## To do
How many lines in the records below contain the word "être"? Reply with the number alone.

------

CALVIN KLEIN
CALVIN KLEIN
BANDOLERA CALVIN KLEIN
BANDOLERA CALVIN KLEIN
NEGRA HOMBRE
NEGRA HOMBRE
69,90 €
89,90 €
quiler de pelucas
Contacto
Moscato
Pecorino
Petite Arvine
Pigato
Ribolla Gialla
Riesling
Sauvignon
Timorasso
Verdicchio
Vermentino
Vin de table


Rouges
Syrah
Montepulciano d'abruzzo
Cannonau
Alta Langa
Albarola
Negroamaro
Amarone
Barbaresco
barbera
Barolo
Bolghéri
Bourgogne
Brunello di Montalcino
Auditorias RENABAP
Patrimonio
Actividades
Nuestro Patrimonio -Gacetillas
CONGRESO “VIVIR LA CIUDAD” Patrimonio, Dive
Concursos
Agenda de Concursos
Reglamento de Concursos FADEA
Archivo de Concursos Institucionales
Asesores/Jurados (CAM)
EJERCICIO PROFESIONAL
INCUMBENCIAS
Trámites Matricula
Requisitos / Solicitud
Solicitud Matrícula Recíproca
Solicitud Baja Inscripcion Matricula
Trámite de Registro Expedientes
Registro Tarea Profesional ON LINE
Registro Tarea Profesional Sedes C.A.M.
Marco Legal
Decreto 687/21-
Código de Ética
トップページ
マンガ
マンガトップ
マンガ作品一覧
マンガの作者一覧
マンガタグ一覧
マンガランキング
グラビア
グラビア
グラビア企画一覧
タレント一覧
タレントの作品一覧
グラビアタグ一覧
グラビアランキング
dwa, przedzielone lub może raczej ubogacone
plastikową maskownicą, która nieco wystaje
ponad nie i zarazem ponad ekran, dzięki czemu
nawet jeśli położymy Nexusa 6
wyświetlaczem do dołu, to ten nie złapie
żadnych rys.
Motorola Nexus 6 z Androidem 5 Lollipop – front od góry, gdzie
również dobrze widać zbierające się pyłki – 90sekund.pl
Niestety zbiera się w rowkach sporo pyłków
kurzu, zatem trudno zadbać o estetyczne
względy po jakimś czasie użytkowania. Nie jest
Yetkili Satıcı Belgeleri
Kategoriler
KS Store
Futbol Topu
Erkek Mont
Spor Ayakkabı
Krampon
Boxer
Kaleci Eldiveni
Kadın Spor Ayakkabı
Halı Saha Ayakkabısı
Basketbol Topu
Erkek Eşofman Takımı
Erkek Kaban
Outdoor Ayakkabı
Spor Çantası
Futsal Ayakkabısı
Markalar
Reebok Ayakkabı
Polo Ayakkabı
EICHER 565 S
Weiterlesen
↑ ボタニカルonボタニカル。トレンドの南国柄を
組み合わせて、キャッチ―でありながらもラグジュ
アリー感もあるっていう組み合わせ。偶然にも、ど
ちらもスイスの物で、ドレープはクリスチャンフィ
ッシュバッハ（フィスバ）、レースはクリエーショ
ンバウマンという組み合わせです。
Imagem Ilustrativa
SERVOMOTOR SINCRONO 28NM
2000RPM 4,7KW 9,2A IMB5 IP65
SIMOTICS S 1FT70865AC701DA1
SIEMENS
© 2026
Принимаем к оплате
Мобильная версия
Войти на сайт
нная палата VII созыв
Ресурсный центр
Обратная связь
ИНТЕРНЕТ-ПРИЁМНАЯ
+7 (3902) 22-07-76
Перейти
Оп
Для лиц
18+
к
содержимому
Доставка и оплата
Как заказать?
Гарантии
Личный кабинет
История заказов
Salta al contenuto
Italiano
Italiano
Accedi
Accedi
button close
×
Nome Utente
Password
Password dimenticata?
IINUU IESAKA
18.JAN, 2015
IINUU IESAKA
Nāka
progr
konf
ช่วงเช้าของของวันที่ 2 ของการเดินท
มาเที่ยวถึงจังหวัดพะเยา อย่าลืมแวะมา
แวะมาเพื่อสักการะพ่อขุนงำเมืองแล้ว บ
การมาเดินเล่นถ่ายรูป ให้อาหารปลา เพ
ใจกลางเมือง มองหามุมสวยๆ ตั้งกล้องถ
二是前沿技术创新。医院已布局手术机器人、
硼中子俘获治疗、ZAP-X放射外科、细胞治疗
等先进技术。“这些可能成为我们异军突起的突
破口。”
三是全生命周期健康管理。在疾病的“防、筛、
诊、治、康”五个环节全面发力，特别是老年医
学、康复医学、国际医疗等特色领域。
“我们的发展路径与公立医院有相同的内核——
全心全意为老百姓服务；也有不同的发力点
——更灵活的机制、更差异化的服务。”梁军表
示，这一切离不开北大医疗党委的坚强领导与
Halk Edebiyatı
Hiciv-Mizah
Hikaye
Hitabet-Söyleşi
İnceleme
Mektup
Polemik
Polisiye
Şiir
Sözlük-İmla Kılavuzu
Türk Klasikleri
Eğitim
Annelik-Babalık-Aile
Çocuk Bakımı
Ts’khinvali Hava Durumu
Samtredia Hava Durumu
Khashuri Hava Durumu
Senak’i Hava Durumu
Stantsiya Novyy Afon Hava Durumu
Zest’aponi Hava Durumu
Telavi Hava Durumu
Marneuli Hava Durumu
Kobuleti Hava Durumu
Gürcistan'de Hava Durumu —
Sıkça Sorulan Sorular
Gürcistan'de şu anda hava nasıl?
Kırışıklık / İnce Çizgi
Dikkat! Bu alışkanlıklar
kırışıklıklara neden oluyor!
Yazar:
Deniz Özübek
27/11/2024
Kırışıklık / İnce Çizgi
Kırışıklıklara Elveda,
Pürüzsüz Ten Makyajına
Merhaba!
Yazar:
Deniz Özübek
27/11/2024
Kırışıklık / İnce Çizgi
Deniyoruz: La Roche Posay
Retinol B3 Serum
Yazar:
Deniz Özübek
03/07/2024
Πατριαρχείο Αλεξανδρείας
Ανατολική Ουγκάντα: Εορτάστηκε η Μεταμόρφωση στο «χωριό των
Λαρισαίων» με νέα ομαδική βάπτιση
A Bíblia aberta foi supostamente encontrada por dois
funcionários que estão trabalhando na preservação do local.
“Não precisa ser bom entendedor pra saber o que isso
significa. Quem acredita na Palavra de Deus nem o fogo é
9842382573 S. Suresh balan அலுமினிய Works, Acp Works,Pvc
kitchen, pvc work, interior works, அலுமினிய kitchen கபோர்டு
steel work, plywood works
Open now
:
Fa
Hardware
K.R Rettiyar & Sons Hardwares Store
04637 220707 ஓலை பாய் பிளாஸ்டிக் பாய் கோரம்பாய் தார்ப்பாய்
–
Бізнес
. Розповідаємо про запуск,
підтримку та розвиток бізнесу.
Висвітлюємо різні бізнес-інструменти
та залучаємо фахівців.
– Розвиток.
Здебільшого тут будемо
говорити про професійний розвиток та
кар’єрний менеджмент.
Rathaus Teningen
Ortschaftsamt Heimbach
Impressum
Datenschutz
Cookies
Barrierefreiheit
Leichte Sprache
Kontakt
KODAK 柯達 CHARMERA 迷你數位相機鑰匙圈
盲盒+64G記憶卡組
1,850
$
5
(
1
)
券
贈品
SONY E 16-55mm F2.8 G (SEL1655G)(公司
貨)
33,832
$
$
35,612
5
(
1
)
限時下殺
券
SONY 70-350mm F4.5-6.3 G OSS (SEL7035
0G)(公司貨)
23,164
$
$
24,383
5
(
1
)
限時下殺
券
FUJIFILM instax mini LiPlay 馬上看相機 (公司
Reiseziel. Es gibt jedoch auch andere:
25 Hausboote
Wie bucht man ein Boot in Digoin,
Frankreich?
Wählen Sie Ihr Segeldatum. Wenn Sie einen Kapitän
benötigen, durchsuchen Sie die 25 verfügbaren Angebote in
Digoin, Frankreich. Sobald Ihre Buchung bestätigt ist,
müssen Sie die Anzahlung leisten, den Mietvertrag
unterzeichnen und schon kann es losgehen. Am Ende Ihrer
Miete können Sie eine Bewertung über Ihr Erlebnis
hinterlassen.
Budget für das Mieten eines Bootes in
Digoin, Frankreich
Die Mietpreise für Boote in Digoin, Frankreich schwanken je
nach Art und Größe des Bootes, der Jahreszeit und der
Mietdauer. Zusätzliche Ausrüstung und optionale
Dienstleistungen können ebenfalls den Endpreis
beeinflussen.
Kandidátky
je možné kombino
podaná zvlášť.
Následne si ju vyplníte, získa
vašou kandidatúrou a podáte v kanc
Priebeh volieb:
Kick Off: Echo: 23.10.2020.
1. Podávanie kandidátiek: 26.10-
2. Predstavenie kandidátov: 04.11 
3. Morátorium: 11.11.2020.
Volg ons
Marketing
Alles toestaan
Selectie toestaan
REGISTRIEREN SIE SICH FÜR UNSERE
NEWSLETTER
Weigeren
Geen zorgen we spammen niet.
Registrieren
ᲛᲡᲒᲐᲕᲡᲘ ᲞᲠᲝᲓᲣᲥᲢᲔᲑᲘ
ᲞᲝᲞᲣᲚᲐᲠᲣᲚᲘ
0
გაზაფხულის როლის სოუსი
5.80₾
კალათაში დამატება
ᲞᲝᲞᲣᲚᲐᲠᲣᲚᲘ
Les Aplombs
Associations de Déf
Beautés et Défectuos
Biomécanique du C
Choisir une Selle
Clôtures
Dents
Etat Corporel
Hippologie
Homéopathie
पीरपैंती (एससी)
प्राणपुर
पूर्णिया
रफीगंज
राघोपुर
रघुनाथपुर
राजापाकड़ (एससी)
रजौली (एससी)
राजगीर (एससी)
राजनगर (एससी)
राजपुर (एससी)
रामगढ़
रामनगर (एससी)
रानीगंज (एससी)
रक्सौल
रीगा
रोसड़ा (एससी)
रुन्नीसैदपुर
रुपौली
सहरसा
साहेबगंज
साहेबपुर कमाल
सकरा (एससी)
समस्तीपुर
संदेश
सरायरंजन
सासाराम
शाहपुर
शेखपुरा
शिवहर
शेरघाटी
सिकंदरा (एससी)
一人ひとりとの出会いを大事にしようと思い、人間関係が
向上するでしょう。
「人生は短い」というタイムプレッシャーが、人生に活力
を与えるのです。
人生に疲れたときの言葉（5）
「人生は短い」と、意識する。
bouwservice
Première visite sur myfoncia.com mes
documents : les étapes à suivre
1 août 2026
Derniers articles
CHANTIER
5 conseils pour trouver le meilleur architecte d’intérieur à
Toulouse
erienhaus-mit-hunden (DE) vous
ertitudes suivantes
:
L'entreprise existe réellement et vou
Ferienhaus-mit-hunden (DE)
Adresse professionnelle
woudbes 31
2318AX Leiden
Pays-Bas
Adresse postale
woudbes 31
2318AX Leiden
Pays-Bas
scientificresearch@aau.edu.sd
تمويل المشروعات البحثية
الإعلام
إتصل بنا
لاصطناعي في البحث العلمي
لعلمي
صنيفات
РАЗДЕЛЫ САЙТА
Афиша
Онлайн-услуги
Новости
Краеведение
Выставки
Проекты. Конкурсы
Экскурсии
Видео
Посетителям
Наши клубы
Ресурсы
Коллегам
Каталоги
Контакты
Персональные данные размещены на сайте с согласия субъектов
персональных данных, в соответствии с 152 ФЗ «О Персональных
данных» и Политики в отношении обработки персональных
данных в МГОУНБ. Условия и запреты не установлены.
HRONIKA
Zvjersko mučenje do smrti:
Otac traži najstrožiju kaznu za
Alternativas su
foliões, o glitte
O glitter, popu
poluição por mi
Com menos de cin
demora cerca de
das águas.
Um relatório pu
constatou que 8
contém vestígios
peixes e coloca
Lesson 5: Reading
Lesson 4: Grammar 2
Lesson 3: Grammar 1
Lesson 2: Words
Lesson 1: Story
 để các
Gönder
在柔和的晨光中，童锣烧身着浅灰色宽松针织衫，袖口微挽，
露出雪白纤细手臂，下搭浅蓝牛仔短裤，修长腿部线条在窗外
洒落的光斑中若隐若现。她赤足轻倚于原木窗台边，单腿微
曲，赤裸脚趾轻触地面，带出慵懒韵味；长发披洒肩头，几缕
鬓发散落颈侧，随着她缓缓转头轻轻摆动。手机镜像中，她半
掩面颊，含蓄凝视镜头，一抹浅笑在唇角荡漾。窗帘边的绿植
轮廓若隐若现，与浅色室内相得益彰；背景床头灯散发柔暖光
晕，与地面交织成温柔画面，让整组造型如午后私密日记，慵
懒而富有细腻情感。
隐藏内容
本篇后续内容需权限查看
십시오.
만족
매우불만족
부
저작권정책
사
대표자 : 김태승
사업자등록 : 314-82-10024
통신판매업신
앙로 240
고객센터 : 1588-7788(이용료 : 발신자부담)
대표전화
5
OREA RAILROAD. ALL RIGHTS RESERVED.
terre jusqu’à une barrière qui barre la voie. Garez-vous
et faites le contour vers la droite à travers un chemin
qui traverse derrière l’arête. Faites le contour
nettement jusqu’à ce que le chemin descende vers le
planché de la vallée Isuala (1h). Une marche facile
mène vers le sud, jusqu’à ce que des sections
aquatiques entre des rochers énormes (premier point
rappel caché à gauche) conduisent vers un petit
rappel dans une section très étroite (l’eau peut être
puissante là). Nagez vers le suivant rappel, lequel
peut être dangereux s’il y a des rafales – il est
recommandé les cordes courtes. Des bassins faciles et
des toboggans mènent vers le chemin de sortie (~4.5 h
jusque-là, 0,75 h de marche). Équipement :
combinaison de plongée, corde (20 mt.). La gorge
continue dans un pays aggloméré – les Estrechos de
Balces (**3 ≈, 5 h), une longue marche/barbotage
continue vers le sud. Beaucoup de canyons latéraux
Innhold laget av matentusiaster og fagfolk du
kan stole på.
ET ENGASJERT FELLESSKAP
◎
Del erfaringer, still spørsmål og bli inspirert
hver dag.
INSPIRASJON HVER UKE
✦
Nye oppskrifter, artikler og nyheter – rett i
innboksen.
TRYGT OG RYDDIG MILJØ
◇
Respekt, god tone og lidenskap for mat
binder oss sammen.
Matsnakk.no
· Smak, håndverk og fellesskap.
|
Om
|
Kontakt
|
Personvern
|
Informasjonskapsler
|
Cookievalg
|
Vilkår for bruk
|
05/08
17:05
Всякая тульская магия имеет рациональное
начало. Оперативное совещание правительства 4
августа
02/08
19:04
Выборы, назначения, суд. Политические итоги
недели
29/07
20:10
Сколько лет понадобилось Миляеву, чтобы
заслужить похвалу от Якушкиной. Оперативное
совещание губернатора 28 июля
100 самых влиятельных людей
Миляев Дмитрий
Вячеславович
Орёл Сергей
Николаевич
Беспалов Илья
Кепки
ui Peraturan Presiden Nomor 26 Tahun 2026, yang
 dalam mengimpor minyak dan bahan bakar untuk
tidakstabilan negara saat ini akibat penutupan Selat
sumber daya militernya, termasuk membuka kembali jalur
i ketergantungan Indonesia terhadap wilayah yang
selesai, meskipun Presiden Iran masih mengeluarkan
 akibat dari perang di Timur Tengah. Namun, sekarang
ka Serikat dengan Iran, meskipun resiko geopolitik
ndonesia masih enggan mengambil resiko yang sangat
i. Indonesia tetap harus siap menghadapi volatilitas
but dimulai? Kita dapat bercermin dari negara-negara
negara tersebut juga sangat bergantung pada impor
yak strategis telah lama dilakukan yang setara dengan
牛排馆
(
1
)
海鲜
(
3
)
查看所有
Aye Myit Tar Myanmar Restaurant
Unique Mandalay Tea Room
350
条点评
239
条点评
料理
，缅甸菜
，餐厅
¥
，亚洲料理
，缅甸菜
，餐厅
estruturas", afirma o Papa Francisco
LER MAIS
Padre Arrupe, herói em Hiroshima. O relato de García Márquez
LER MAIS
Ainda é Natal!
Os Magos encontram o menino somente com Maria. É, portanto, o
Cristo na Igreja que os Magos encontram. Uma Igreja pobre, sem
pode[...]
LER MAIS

------

## Task solution
2